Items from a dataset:
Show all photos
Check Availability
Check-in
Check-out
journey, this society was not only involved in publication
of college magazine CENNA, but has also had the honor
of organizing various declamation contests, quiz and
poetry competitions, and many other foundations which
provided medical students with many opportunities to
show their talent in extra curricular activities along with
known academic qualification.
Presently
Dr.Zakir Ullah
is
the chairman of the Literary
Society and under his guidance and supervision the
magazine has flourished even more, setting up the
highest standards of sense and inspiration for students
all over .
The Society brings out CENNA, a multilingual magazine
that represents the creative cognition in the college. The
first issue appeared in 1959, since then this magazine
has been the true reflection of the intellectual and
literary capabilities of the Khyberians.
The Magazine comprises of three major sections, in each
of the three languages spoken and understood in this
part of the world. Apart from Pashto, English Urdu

**THE TASK**. Read through the data above. Report each line that has the word "college".

**ANSWER SPACE**.
of college magazine CENNA, but has also had the honor
that represents the creative cognition in the college. The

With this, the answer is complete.